Below is a block of entries; repeat exactly the lines starting at the line that contains "generation and we" and ending at the line that contains "now, right ?", both included.

● ● ●

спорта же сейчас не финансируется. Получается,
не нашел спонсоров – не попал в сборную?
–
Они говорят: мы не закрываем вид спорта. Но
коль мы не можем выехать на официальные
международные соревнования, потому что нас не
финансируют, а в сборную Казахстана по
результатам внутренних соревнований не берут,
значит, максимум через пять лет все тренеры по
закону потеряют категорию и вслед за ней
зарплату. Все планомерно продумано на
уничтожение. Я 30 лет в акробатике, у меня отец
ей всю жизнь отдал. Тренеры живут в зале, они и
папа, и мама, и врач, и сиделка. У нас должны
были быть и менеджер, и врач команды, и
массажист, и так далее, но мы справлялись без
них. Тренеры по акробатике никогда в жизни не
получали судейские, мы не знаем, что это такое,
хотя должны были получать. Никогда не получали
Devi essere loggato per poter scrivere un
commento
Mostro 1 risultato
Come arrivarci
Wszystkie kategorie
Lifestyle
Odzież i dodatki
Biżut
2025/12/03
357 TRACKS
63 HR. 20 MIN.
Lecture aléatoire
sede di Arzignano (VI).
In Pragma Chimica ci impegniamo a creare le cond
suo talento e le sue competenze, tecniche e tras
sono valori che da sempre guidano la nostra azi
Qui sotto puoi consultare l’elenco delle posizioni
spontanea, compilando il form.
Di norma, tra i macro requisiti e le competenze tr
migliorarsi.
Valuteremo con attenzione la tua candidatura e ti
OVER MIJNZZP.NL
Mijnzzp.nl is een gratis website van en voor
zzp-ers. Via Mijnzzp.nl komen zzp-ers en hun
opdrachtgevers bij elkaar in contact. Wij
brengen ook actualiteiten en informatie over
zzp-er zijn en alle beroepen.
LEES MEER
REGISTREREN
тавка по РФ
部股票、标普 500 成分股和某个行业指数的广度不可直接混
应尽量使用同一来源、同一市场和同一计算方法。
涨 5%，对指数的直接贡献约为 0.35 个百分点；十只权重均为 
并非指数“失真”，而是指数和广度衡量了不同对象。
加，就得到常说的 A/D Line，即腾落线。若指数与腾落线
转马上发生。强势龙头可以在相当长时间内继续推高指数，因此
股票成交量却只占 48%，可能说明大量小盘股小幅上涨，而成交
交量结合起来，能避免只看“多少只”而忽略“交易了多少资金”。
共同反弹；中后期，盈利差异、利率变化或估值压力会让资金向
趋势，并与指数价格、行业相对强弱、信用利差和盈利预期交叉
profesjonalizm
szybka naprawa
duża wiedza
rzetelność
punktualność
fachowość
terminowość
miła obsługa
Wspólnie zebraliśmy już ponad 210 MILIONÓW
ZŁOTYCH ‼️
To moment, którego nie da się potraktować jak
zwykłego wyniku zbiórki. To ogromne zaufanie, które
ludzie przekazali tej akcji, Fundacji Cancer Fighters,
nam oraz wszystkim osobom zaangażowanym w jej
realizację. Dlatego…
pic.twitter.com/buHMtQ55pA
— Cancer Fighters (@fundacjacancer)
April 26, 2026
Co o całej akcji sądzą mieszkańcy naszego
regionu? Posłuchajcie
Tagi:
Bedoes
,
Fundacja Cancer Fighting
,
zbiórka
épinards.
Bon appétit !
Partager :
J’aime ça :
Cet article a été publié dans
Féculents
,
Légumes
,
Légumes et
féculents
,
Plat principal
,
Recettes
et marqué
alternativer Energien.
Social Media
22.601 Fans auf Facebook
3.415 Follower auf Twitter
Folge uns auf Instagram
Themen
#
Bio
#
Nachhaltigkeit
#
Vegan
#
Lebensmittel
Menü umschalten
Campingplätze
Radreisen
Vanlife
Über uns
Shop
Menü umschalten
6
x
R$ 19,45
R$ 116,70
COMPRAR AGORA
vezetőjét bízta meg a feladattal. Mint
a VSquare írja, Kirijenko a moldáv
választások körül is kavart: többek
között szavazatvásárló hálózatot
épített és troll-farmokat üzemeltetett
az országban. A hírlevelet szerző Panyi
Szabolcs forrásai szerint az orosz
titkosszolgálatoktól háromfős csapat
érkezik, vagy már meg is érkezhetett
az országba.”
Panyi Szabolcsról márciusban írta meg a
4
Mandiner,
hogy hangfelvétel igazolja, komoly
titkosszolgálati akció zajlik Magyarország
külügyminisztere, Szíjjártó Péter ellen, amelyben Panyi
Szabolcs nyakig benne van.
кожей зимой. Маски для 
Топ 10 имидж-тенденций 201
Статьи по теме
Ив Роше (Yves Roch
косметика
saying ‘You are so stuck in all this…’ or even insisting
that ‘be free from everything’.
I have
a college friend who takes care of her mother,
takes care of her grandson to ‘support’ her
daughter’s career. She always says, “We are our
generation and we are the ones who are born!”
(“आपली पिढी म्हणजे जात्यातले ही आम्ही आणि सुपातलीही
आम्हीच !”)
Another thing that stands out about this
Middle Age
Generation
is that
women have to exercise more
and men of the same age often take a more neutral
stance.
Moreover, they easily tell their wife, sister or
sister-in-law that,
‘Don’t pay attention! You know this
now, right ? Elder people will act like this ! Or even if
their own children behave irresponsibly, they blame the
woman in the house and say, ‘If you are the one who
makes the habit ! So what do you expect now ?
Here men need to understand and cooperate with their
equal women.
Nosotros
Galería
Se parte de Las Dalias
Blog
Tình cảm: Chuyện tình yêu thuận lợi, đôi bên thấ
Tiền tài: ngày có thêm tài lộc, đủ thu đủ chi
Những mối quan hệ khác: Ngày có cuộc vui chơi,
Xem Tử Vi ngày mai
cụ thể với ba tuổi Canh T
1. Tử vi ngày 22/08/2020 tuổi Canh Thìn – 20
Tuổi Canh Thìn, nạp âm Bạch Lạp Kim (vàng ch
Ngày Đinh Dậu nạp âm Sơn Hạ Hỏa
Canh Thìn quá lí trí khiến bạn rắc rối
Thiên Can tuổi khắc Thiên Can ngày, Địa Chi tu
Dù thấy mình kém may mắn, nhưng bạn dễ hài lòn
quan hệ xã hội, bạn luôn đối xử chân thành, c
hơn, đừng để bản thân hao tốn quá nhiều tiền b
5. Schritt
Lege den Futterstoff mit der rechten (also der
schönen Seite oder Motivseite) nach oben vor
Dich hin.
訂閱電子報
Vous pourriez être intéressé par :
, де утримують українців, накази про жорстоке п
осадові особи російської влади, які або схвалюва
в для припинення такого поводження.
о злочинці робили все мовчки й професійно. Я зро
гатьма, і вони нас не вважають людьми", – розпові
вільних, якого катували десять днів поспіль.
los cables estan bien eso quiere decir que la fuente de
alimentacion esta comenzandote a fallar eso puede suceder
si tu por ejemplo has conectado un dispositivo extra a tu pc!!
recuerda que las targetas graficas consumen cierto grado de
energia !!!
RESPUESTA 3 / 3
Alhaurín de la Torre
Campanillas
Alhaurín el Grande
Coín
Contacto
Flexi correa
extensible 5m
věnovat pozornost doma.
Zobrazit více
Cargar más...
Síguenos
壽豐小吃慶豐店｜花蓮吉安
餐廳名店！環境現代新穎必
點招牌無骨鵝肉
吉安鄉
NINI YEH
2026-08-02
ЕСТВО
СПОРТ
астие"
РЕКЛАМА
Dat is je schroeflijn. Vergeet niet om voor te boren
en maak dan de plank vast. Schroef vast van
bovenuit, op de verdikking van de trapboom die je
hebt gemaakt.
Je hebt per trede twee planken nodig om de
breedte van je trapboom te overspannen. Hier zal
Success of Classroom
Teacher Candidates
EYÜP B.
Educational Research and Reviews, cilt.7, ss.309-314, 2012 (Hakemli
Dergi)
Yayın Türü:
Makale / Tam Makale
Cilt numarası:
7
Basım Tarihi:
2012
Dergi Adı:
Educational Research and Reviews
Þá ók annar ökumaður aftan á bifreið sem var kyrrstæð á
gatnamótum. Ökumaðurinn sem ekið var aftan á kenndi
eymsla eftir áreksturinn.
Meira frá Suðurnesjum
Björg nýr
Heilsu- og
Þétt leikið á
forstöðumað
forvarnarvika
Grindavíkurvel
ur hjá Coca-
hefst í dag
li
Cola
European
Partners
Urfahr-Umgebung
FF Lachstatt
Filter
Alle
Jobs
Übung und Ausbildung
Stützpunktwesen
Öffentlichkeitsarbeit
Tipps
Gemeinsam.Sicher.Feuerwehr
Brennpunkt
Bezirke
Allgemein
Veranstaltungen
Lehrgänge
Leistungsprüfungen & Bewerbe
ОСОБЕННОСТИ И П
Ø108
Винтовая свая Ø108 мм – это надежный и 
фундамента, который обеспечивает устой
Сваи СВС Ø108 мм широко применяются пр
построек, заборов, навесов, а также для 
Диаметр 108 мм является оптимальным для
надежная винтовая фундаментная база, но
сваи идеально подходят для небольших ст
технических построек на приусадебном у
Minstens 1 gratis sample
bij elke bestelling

● ● ●

- [Task response]
generation and we are the ones who are born!”
(“आपली पिढी म्हणजे जात्यातले ही आम्ही आणि सुपातलीही
आम्हीच !”)
Another thing that stands out about this
Middle Age
Generation
is that
women have to exercise more
and men of the same age often take a more neutral
stance.
Moreover, they easily tell their wife, sister or
sister-in-law that,
‘Don’t pay attention! You know this
now, right ? Elder people will act like this ! Or even if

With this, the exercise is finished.